View Full Version : IMF urges GCC to keep fiscal stimulus steps

04-25-2010, 03:06 PM
Emirates Business 24-7, 25 April 2010

Gulf countries 'should take advantage' of lower inflation.

Gulf oil producers and other countries in the Middle East should take advantage of lower inflation rates and maintain counter-crisis fiscal stimulus measures to boost growth in their economies, the International Monetary Fund (IMF) has said.

The Washington-based Fund said fiscal policy in the six-nation Gulf Co-operation Council (GCC) and other regional nations has played a critical role in cushioning the impact of the global economic crisis and in supporting domestic recovery.

"Government investment programmes, especially in infrastructure, will continue to boost domestic demand in the near term in many economies in the Middle East and North Africa. These measures should remain in place to help cement the recovery.

High debt levels, however, constrain the scope for fiscal stimulus in some oil-importing economies," the IMF said in its latest global economic outlook report released this week.

"Given the subdued inflation pressures, monetary policy should continue to be used as a countercyclical tool, if feasible. This pertains to Mena economies with non-pegged exchange rate regimes (Egypt). For other economies in the region that have hard pegs to the dollar, including the UAE and Saudi Arabia, monetary policy mirrors US policy and is appropriately stimulative."

The report said stimulus measures should also remain in place to offset a sharp slowdown in bank credit in the region because of debt default problems and a downturn in the real estate sector, mainly in the GCC.

It noted that massive cash injections and other types of financial support extended by governments to local banks in the GCC had contributed to containing vulnerabilities and spillovers from the crisis.

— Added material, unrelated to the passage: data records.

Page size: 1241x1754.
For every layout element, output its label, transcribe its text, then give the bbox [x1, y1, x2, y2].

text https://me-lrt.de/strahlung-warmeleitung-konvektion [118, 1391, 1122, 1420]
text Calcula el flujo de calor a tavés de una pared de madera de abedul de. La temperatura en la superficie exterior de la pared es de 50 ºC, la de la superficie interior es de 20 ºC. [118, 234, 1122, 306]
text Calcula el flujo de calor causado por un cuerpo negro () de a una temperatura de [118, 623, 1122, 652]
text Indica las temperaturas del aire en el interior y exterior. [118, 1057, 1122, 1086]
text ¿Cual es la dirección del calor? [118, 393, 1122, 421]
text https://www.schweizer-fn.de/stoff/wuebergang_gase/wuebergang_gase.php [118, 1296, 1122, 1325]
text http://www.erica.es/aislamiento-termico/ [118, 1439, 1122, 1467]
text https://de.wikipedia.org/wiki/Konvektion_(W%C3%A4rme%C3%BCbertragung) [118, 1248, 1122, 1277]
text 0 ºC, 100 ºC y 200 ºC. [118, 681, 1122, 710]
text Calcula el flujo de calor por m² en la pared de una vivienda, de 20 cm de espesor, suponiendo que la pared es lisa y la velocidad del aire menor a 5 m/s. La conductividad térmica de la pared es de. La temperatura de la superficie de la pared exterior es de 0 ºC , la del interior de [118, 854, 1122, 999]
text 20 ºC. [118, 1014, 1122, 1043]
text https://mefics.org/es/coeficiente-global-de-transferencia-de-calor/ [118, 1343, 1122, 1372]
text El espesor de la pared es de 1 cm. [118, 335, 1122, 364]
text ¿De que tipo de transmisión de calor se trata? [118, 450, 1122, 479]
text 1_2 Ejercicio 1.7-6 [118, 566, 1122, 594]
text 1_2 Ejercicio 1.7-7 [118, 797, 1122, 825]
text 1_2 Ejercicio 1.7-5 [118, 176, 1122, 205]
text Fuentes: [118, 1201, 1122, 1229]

"In spite of such support, banks in the region have become more cautious, following recent episodes of financial sector distress that occurred amid sharp corrections in property markets. This will likely curb the availability of bank loans and, ultimately, credit growth," the IMF said.

The UAE and its partners in the GCC have been locked in counter-cyclical monetary and fiscal measures since the eruption of the global financial distress in September 2008 to safeguard their economies from sharp contractions.

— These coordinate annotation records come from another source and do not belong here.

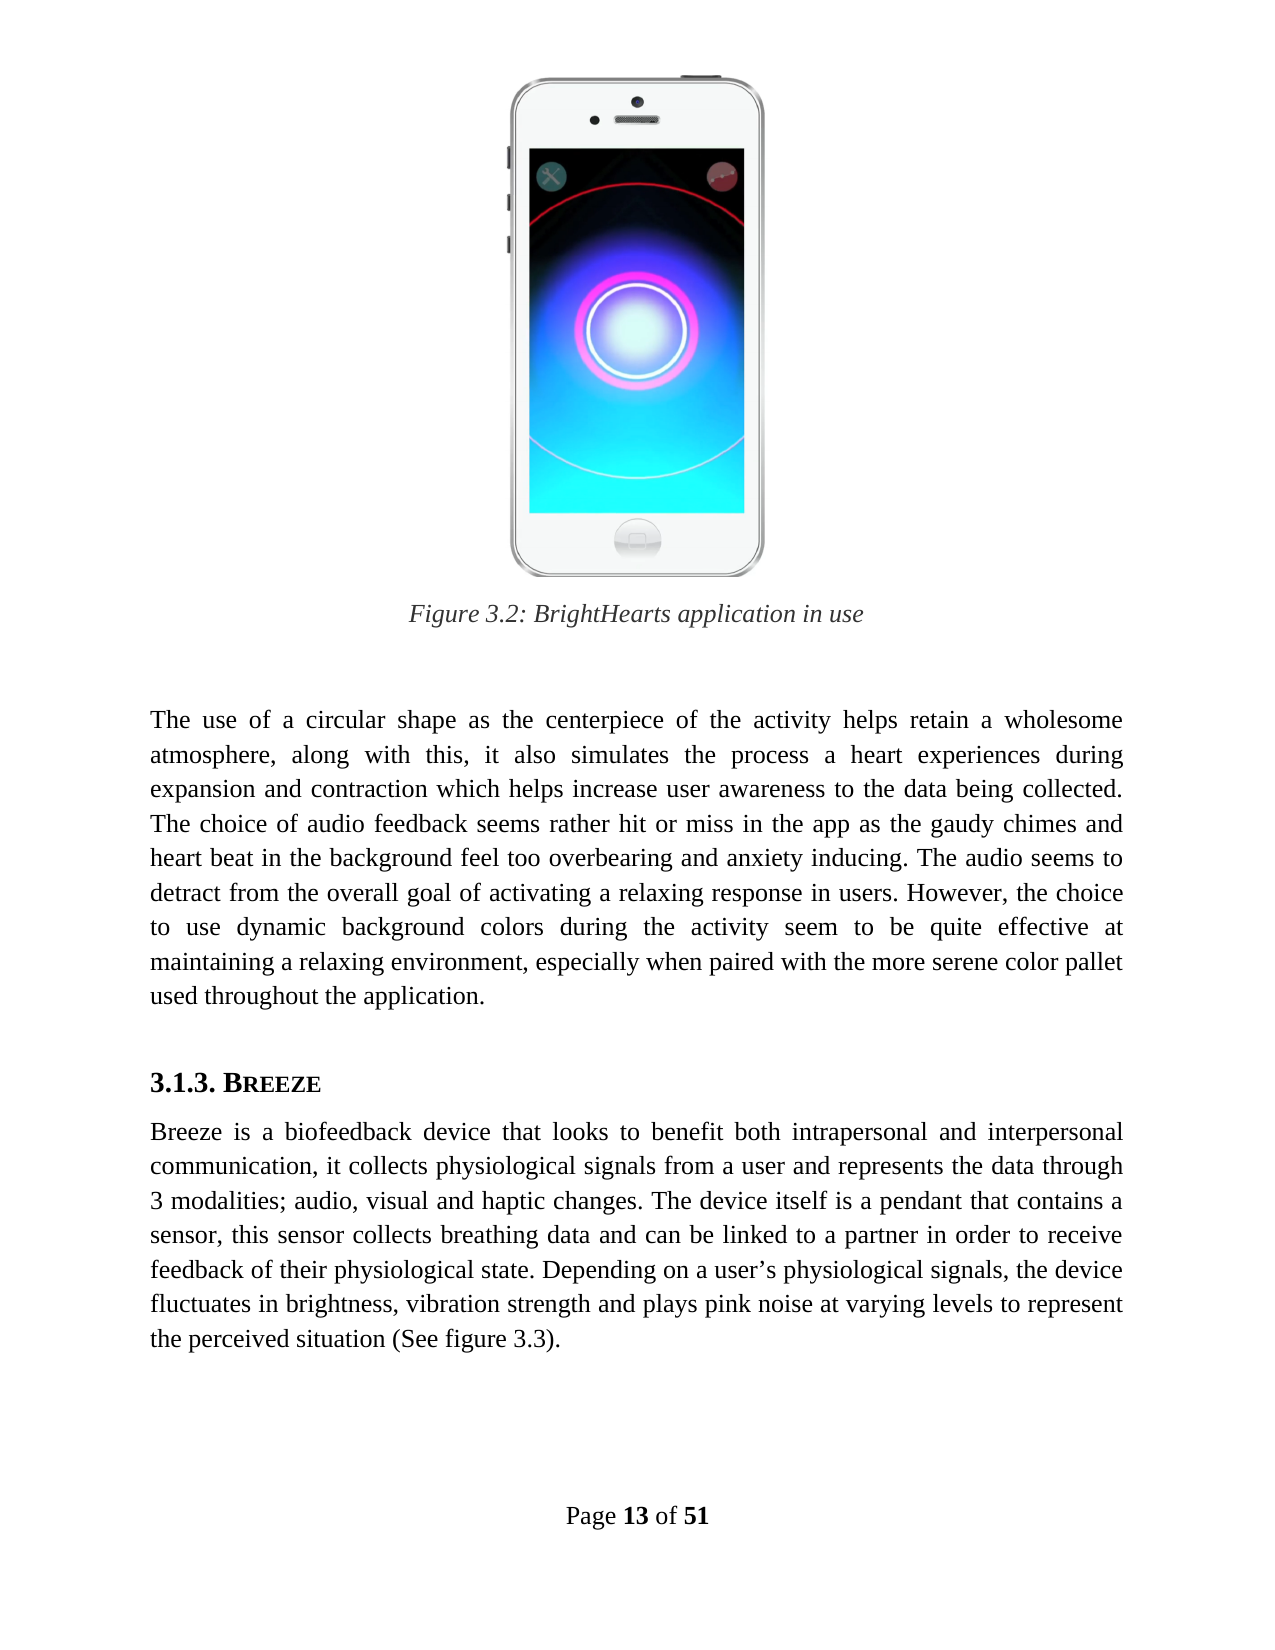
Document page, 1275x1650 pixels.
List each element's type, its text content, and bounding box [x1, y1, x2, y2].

text Breeze is a biofeedback device that looks to benefit both intrapersonal and interpersonal communication, it collects physiological signals from a user and represents the data through 3 modalities; audio, visual and haptic changes. The device itself is a pendant that contains a sensor, this sensor collects breathing data and can be linked to a partner in order to receive feedback of their physiological state. Depending on a user’s physiological signals, the device fluctuates in brightness, vibration strength and plays pink noise at varying levels to represent the perceived situation (See figure 3.3). [150, 1116, 1125, 1353]
text The use of a circular shape as the centerpiece of the activity helps retain a wholesome atmosphere, along with this, it also simulates the process a heart experiences during expansion and contraction which helps increase user awareness to the data being collected. The choice of audio feedback seems rather hit or miss in the app as the gaudy chimes and heart beat in the background feel too overbearing and anxiety inducing. The audio seems to detract from the overall goal of activating a relaxing response in users. However, the choice to use dynamic background colors during the activity seem to be quite effective at maintaining a relaxing environment, especially when paired with the more serene color pallet used throughout the application. [150, 704, 1125, 1010]
text Figure 3.2: BrightHearts application in use [150, 598, 1125, 628]
subtitle 3.1.3. Breeze [150, 1065, 1125, 1098]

The measures included support for the financial sector and a steep increase in public spending despite the crash of oil prices just after the crisis.

GCC central banks have also slashed interest rates to spur banks into lending, a reversal of their previous policy of hiking rates during the height of the oil boom in 2007 and 2008 to contain soaring inflation. But most banks in the region have remained reticent in credit provision because of default problems.

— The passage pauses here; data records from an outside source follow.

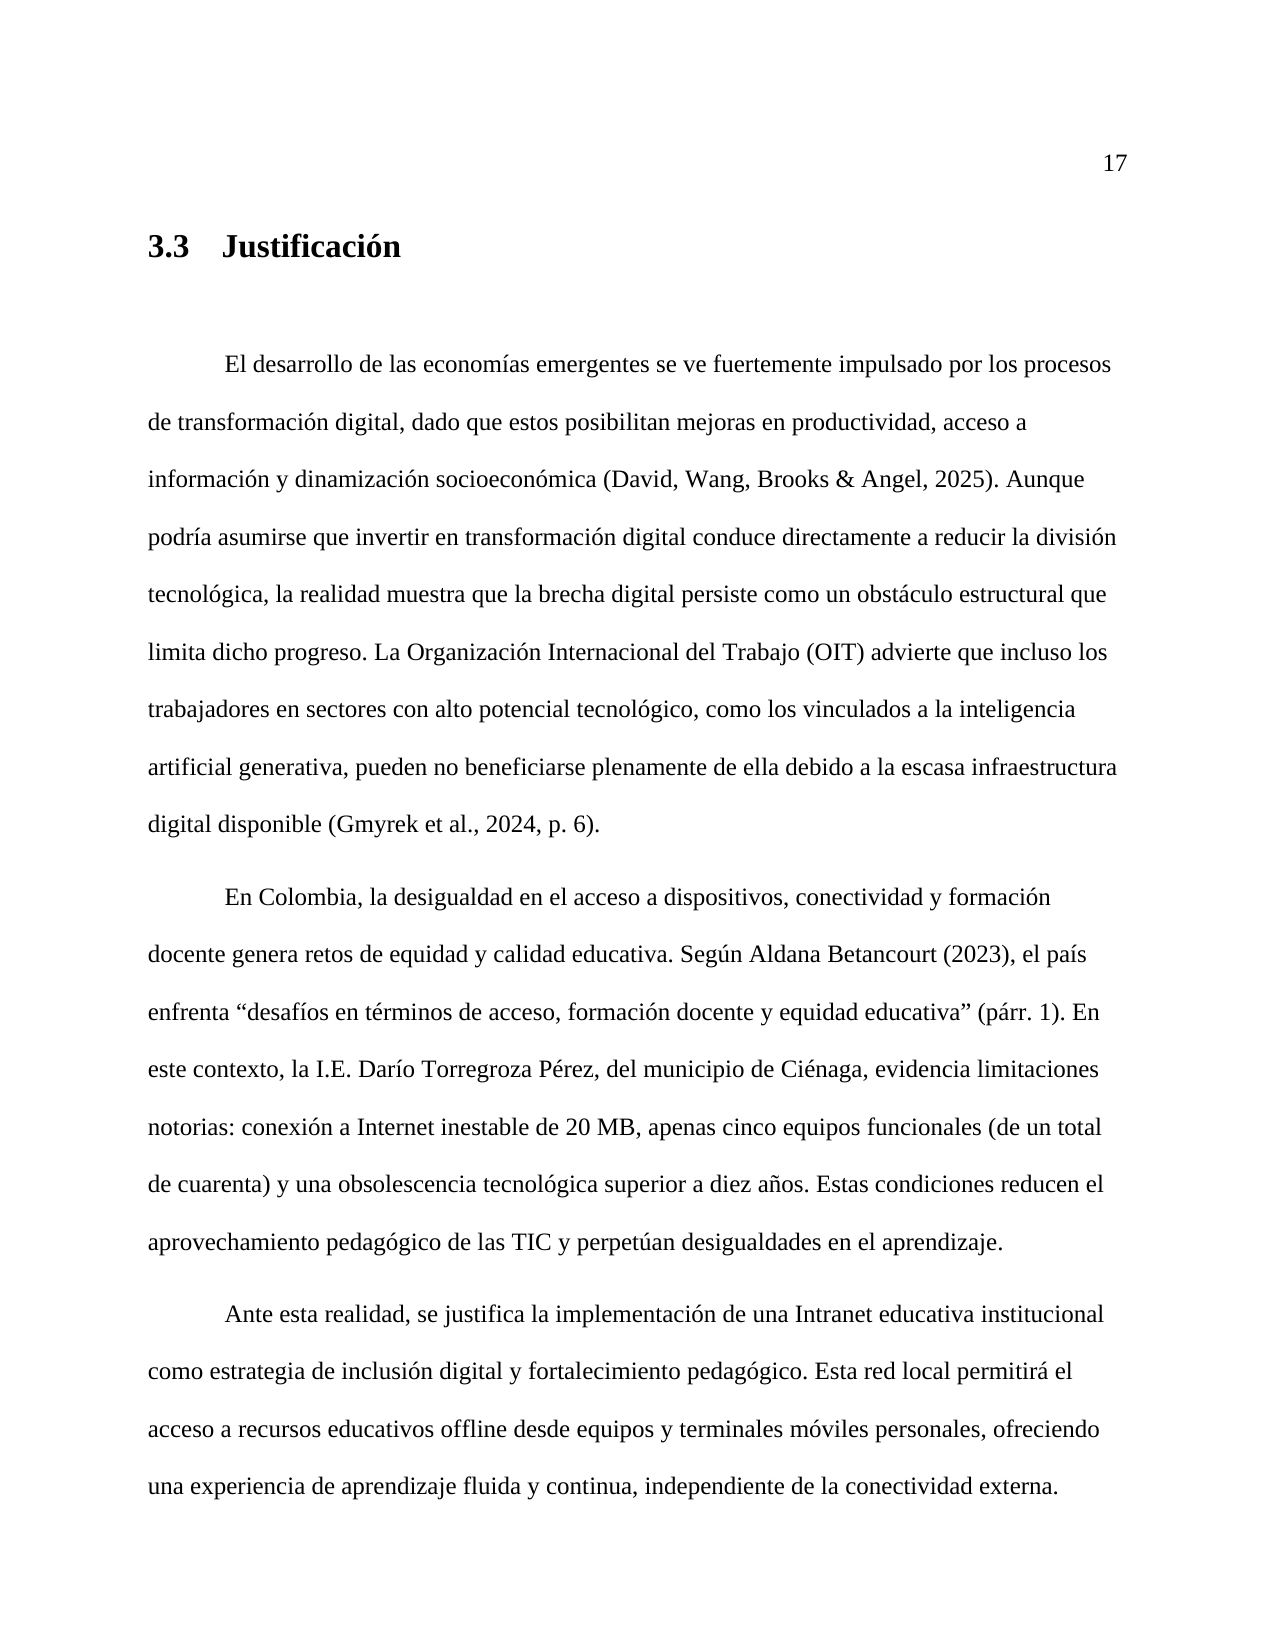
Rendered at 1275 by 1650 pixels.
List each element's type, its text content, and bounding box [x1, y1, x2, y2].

text El desarrollo de las economías emergentes se ve fuertemente impulsado por los procesos de transformación digital, dado que estos posibilitan mejoras en productividad, acceso a información y dinamización socioeconómica (David, Wang, Brooks & Angel, 2025). Aunque podría asumirse que invertir en transformación digital conduce directamente a reducir la división tecnológica, la realidad muestra que la brecha digital persiste como un obstáculo estructural que limita dicho progreso. La Organización Internacional del Trabajo (OIT) advierte que incluso los trabajadores en sectores con alto potencial tecnológico, como los vinculados a la inteligencia artificial generativa, pueden no beneficiarse plenamente de ella debido a la escasa infraestructura digital disponible (Gmyrek et al., 2024, p. 6). [148, 349, 1127, 838]
text Ante esta realidad, se justifica la implementación de una Intranet educativa institucional como estrategia de inclusión digital y fortalecimiento pedagógico. Esta red local permitirá el acceso a recursos educativos offline desde equipos y terminales móviles personales, ofreciendo una experiencia de aprendizaje fluida y continua, independiente de la conectividad externa. [148, 1299, 1127, 1500]
subtitle Justificación [148, 227, 1127, 265]
text En Colombia, la desigualdad en el acceso a dispositivos, conectividad y formación docente genera retos de equidad y calidad educativa. Según Aldana Betancourt (2023), el país enfrenta “desafíos en términos de acceso, formación docente y equidad educativa” (párr. 1). En este contexto, la I.E. Darío Torregroza Pérez, del municipio de Ciénaga, evidencia limitaciones notorias: conexión a Internet inestable de 20 MB, apenas cinco equipos funcionales (de un total de cuarenta) y una obsolescencia tecnológica superior a diez años. Estas condiciones reducen el aprovechamiento pedagógico de las TIC y perpetúan desigualdades en el aprendizaje. [148, 882, 1127, 1255]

Analysts said GCC nations can maintain that counter-cyclical policy without having risking a resurgence of inflation on the grounds bank credit growth remains meager and global prices are far lower than in 2008.

The only major upward factor on inflation in the GCC is high rents, according to the experts.

IMF figures showed inflation in the GCC plunged to between one and 5.1 per cent in 2009 while Qatar recorded a deflation rate of around 4.9 per cent after reeling under the highest inflation rate of 15 per cent in the region in 2008.

In the UAE, the rate tumbled to only about one per cent last year from over 12 per cent in 2008 while it dipped to 5.1 per cent from 9.9 per cent in Saudi Arabia, to 4.7 from 10.5 per cent in Kuwait, to 2.8 from 3.5 per cent in Bahrain and around 3.5 from 12.6 per cent in Oman.

In 2010, the IMF projected inflation to rebound to around 2.2 per cent in the UAE, one per cent in Qatar, 5.2 per cent in Saudi Arabia, and 3.9 per cent in Oman. It forecast the rate to recede to 4.5 per cent in Kuwait and 2.8 per cent in Bahrain.